## HOW TO COMPLETE THIS TASK:
Keep the pictures out, and restate the listing that follows exactly as written.
BEGIN
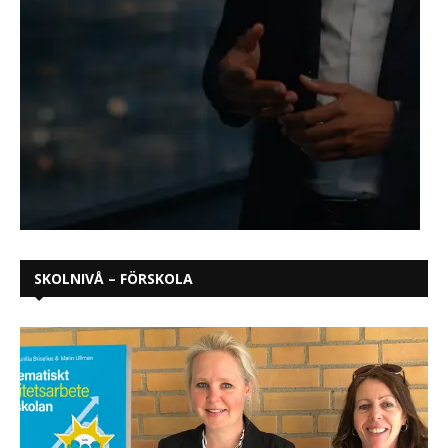
SKOLNIVÅ – FÖRSKOLA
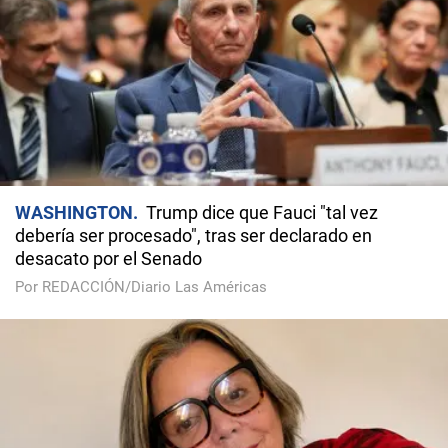
WASHINGTON
Trump dice que Fauci "tal vez
debería ser procesado", tras ser declarado en
desacato por el Senado
Por REDACCIÓN/Diario Las Américas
END
## WORKED SOLUTION:
SKOLNIVÅ – FÖRSKOLA
WASHINGTON
Trump dice que Fauci "tal vez
debería ser procesado", tras ser declarado en
desacato por el Senado
Por REDACCIÓN/Diario Las Américas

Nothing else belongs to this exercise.